What if the rental property suddenly needs repairs and the taxpayer has been stashing away slowly enough money for a holiday. Of course this is “saved” in the non deductible LOC or offset account so that it does not create a mixed purpose loan when it is withdrawn. Then the rental LOC is used to pay the interest on the rental loans and the repairs. Is there an order this has to happen in to be sure it is the repairs not the interest that is borrowed? Or is it simply that the taxpayer is forced to use this spare holiday cash to pay for the increase in the LOC and then borrow for the holiday?
The ruling only requires the interest to be paid not the other rental property expenses that go through the LOC. How does the deduction for interest differ from the deduction for other expenses, given that the ATO has already issued a ruling based on Hart’s case that capitalised interest takes on the exact same character as the original interest?
What would be the case if a person’s home loan was principle and interest over 10 years so that the repayments were so high that they could not meet the rental property expenses and meet their living costs? What order are they required to meet these commitments and would capitalised interest be deductible in these circumstances?

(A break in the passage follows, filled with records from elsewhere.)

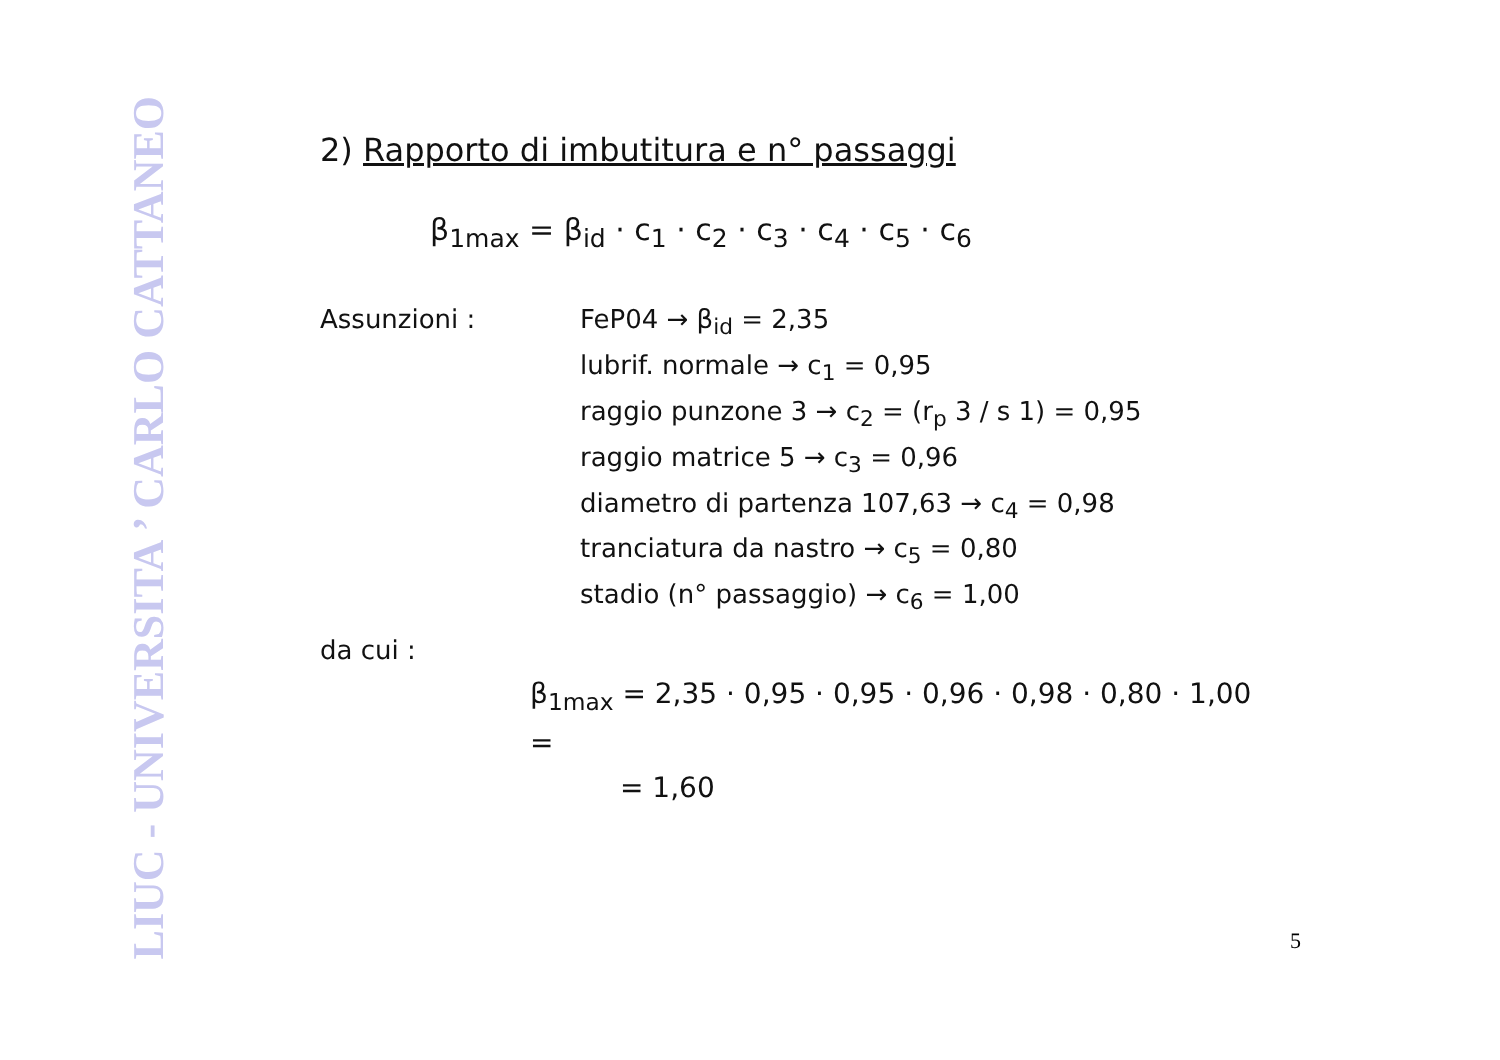LIUC - UNIVERSITA ’ CARLO CATTANEO
2) Rapporto di imbutitura e n° passaggi
β<sub>1max</sub> = β<sub>id</sub> · c<sub>1</sub> · c<sub>2</sub> · c<sub>3</sub> · c<sub>4</sub> · c<sub>5</sub> · c<sub>6</sub>
Assunzioni : FeP04 → β<sub>id</sub> = 2,35
lubrif. normale → c<sub>1</sub> = 0,95
raggio punzone 3 → c<sub>2</sub> = (r<sub>p</sub> 3 / s 1) = 0,95
raggio matrice 5 → c<sub>3</sub> = 0,96
diametro di partenza 107,63 → c<sub>4</sub> = 0,98
tranciatura da nastro → c<sub>5</sub> = 0,80
stadio (n° passaggio) → c<sub>6</sub> = 1,00
da cui :
β<sub>1max</sub> = 2,35 · 0,95 · 0,95 · 0,96 · 0,98 · 0,80 · 1,00 =
= 1,60
5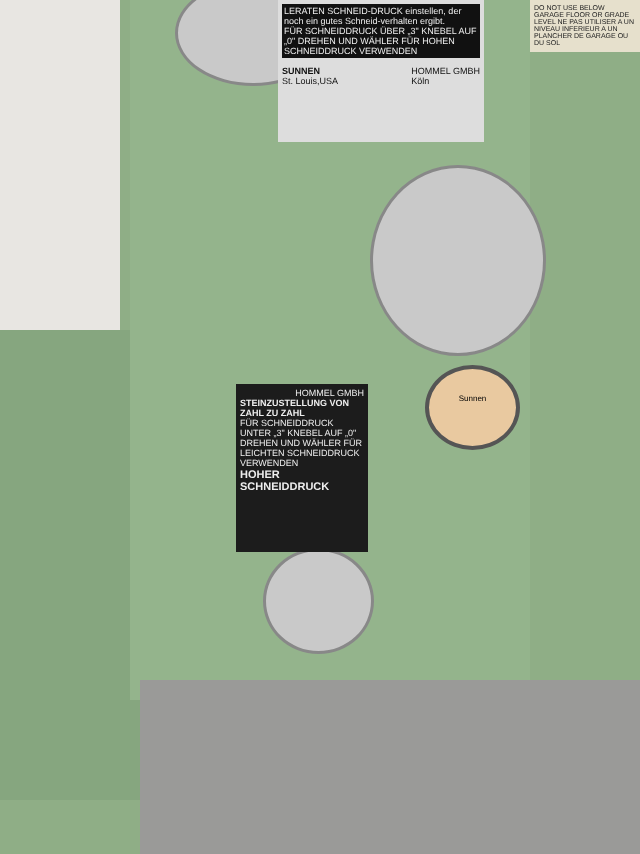LERATEN SCHNEID-DRUCK einstellen, der noch ein gutes Schneid-verhalten ergibt.
FÜR SCHNEIDDRUCK ÜBER „3" KNEBEL AUF „0" DREHEN UND WÄHLER FÜR HOHEN SCHNEIDDRUCK VERWENDEN
SUNNEN
St. Louis,USA HOMMEL GMBH
Köln
HOMMEL GMBH
STEINZUSTELLUNG VON ZAHL ZU ZAHL
FÜR SCHNEIDDRUCK UNTER „3" KNEBEL AUF „0" DREHEN UND WÄHLER FÜR LEICHTEN SCHNEIDDRUCK VERWENDEN
HOHER SCHNEIDDRUCK
DO NOT USE BELOW GARAGE FLOOR OR GRADE LEVEL NE PAS UTILISER A UN NIVEAU INFERIEUR A UN PLANCHER DE GARAGE OU DU SOL
Sunnen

How does this draft ruling affect the advice given in the following private rulings:
PBR 69725 – An investment in shares where the taxpayer said he or she did not want to use other wages income to prop up the cash shortfall in the investment. They ATO said they could borrow the shortfall instead and that interest on interest would be deductible. No mention was made of the use to which the dividends were put. If the ATO thought they could require the taxpayer to use the dividend to pay off the loan or interest then it certainly would have. There are many case precedents where the ATO has not been allowed to tell a person how they should manage their affairs. PBR 81797 – Accepted dominant purpose was not a tax benefit but simply quarantining a rental property expenses, so Part IVA did not apply. As the draft overrides retrospectively the ATO’s only other stated opinion on the issue in PBR 94265 it is important that taxpayers are informed immediately whether any of these rulings should also not be relied upon.
If you propose to rule that a strategy to pay your home loan off sooner can be caught as a tax scheme under Part IVA then you need to give taxpayers strict guidelines on just how and when and on what they can spend their money. Not just a vague statement that it would be reasonable to expect them to use their money in a certain way. Anything less than strict guidelines will create uncertainty in a self assessment regime. Regime being the operative word because it sounds a lot like a dictatorship to me.
In the event of ambiguity in legislation, the citizen, not the executive government, should have the benefit of that construction of the language of the statute which is most favourable to his or her interests.